Expansion éducative, quand la finance investit l’école
Février 2026 ajoute une couche stratégique inattendue, l’éducation. Enko Education annonce la clôture d’un financement total de 46 millions de dollars, incluant un prêt de 22 millions de dollars accordé par Standard Bank, avec une annonce datée du 17 février 2026. Plusieurs médias de la zone francophone rapportent l’équivalent d’environ 25,5 milliards FCFA et précisent que les fonds doivent accélérer l’expansion du réseau d’écoles.
Point factuel important : Enko Education est généralement présentée comme cofondée par Cyrille Nkontchou et Eric Pignot. Mais dans l’opinion économique, cette levée est souvent lue comme une extension de la “galaxie Enko”, où la famille Nkontchou est associée à la construction de plateformes africaines à forte traction, finance d’un côté, éducation de l’autre.
Et là encore, le sujet est clivant. Certains applaudissent une stratégie d’impact structurante. D’autres y voient la financiarisation d’un secteur social.

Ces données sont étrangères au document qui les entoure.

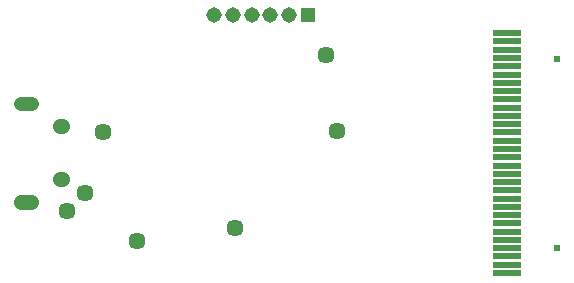
<source format=gbs>
G04 EAGLE Gerber RS-274X export*
G75*
%MOMM*%
%FSLAX34Y34*%
%LPD*%
%INBottom Solder Mask*%
%IPPOS*%
%AMOC8*
5,1,8,0,0,1.08239X$1,22.5*%
G01*
%ADD10R,2.403200X0.553200*%
%ADD11C,0.603200*%
%ADD12R,1.309600X1.309600*%
%ADD13C,1.309600*%
%ADD14C,1.198944*%
%ADD15C,1.155072*%
%ADD16C,1.453200*%


D10*
X424496Y32104D03*
X424496Y39104D03*
X424496Y46104D03*
X424496Y53104D03*
X424496Y60104D03*
X424496Y67104D03*
X424496Y74104D03*
X424496Y81104D03*
X424496Y88104D03*
X424496Y95104D03*
X424496Y102104D03*
X424496Y109104D03*
X424496Y116104D03*
X424496Y123104D03*
X424496Y130104D03*
X424496Y137104D03*
X424496Y144104D03*
X424496Y151104D03*
X424496Y158104D03*
X424496Y165104D03*
X424496Y172104D03*
X424496Y179104D03*
X424496Y186104D03*
X424496Y193104D03*
X424496Y200104D03*
X424496Y207104D03*
X424496Y214104D03*
X424496Y221104D03*
X424496Y228104D03*
X424496Y235104D03*
D11*
X466996Y53604D03*
X466996Y213604D03*
D12*
X256032Y250952D03*
D13*
X240157Y250952D03*
X224282Y250952D03*
X208407Y250952D03*
X192532Y250952D03*
X176657Y250952D03*
D14*
X48798Y110832D02*
X46254Y110832D01*
X46254Y111876D01*
X48798Y111876D01*
X48798Y110832D01*
X48798Y155332D02*
X46254Y155332D01*
X46254Y156376D01*
X48798Y156376D01*
X48798Y155332D01*
D15*
X22267Y175113D02*
X22267Y175595D01*
X22267Y175113D02*
X12785Y175113D01*
X12785Y175595D01*
X22267Y175595D01*
X22267Y92095D02*
X22267Y91613D01*
X12785Y91613D01*
X12785Y92095D01*
X22267Y92095D01*
D16*
X111760Y58928D03*
X82296Y151384D03*
X67056Y99568D03*
X51816Y84328D03*
X271272Y216408D03*
X280416Y152400D03*
X194056Y70104D03*
M02*

</source>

Dans les deux cas, l’attention est maximale, parce que l’école touche à la souveraineté autant que la banque.
Le clivage central, souveraineté financière ou risque de capture
Le débat autour d’Alain Nkontchou se résume à une question brutale.
Est ce la preuve qu’un capital africain peut prendre des positions majeures dans les institutions qui structurent le continent, et donc reprendre la main sur la gouvernance.
Ou est ce le signe qu’un petit nombre d’acteurs peut concentrer trop d’influence, au point de créer une zone grise entre actionnariat, stratégie et pouvoir.
La banque vit de confiance. Or la confiance adore deux choses, la clarté et la prévisibilité. Plus l’actionnariat devient un sujet politique, plus la gouvernance est observée, plus la banque doit surperformer en transparence pour éviter que le soupçon ne devienne un risque.
Ce que cela change pour l’Afrique francophone
Ecobank rappelle sa dimension panafricaine et sa base clients à l’échelle du continent, ce qui signifie que toute recomposition actionnariale a des implications concrètes, jusque dans les marchés francophones.
Pour les banques de la zone, le message est clair. Le capital se réorganise. Le crédit privé accélère. Les investisseurs institutionnels s’y intéressent. Et même l’éducation devient un terrain de financement structuré.
Autrement dit, la compétition ne se fera pas seulement sur le taux et l’agence. Elle se fera sur la vitesse d’exécution, la sophistication des produits, la capacité à financer le mid market, et la qualité de gouvernance.
Un financier qui force le système à se regarder dans le miroir
Alain Nkontchou n’est pas un simple “grand nom”. C’est un révélateur. Il révèle la montée du capital africain, la transformation des modes de financement, et la bataille silencieuse entre banque commerciale et finance alternative.
On peut l’admirer. On peut s’en méfier. Mais on ne peut pas faire comme si cela ne changeait rien. Parce que quand un ancien président de conseil devient actionnaire de référence, et que son écosystème avance à la fois sur le crédit privé et l’éducation, ce n’est plus un parcours individuel. C’est une architecture de pouvoir.